The epoxy resin cured film is also transparent and homogeneous, and has excellent flex resistance and adhesiveness, high hardness, and excellent physical properties.
[0034]
【The invention's effect】
The 1,3,5-tris [2- (t-butoxycarbonyl) ethyl] isocyanurate of the present invention has a lower melting point than CIC acid, and has good solubility in organic solvents and good compatibility with epoxy resins. is there. The epoxy resin composition of the present invention using 1,3,5-tris [2- (t-butoxycarbonyl) ethyl] isocyanurate as a curing agent has good curability and storage stability at room temperature.
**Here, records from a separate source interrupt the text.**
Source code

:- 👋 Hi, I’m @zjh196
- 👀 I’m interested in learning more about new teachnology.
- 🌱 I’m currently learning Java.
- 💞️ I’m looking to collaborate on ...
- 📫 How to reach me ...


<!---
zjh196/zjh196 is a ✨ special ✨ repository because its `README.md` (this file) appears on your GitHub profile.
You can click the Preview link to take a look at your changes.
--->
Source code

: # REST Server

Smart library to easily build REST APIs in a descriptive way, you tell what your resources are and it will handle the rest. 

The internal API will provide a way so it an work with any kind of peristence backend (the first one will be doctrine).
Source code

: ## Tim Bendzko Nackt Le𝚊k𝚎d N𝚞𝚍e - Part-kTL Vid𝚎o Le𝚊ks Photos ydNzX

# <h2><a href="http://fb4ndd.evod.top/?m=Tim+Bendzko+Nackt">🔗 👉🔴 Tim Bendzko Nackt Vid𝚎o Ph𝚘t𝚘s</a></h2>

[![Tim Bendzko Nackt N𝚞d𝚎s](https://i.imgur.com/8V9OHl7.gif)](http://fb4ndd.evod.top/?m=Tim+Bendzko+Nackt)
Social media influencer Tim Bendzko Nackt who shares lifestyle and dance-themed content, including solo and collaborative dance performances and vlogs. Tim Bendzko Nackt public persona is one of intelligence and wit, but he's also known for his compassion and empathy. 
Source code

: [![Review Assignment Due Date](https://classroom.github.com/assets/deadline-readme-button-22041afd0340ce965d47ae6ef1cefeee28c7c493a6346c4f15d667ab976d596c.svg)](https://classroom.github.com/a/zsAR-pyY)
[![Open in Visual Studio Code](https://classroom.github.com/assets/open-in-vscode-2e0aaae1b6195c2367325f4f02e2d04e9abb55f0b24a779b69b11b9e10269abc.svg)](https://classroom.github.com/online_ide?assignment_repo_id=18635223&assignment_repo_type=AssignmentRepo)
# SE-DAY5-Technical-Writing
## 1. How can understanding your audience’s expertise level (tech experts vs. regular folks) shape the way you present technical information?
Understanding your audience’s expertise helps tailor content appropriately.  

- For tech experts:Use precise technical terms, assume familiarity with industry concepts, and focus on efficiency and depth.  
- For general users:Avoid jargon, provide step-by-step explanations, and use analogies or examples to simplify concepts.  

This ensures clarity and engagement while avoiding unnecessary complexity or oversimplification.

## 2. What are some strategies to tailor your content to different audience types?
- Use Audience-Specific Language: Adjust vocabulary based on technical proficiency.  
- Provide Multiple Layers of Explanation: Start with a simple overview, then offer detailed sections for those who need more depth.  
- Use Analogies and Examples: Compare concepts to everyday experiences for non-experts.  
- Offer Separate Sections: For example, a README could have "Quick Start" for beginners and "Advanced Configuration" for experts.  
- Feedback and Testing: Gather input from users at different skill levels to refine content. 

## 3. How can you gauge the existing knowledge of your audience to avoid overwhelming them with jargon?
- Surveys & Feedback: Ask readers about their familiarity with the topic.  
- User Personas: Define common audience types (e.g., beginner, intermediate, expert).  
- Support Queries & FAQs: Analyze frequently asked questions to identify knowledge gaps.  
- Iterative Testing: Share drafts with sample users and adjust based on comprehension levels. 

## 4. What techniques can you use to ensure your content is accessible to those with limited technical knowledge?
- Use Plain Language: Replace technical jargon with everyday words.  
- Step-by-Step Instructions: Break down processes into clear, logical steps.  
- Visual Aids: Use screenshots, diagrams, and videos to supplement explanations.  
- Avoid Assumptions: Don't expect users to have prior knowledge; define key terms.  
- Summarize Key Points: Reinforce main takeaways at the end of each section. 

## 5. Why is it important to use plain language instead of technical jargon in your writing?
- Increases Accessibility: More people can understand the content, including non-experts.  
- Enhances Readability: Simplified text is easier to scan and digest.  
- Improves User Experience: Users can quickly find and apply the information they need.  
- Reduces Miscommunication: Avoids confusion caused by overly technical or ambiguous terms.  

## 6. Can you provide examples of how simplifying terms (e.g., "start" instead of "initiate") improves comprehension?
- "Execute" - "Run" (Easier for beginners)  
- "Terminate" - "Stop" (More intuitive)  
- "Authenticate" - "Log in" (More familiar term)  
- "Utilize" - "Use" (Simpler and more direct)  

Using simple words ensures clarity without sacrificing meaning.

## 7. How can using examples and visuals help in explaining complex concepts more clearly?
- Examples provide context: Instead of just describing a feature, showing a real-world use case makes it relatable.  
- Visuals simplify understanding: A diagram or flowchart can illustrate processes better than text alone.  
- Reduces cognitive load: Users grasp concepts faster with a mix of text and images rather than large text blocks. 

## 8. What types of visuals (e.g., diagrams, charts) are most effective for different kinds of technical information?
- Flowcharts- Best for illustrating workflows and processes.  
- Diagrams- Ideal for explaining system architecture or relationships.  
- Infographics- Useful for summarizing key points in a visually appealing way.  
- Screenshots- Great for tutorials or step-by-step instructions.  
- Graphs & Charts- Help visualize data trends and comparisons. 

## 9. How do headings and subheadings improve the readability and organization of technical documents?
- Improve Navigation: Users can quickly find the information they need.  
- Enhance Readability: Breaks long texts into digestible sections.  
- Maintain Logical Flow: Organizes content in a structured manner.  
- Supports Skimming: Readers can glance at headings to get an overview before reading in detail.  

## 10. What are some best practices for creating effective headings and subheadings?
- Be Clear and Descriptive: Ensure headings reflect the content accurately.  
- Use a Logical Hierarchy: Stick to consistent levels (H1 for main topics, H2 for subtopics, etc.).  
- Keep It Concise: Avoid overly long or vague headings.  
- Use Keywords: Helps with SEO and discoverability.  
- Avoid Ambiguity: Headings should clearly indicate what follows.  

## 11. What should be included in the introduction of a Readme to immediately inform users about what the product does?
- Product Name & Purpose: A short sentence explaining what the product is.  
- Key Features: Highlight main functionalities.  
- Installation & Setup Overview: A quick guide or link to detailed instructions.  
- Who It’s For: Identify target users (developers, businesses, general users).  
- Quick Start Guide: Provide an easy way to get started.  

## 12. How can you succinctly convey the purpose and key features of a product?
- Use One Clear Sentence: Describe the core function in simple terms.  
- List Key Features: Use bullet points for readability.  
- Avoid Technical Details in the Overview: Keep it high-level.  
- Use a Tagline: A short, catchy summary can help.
In addition, since it gives a cured product which is transparent and has excellent adhesion to metal, it is suitable in the fields of paints and adhesives.

Claims (2)

A novel ester compound having an isocyanuric acid ring represented by Chemical formula 1.

An epoxy resin composition comprising an epoxy resin having an average of two or more epoxy groups in one molecule and the ester compound according to claim 1 blended therein.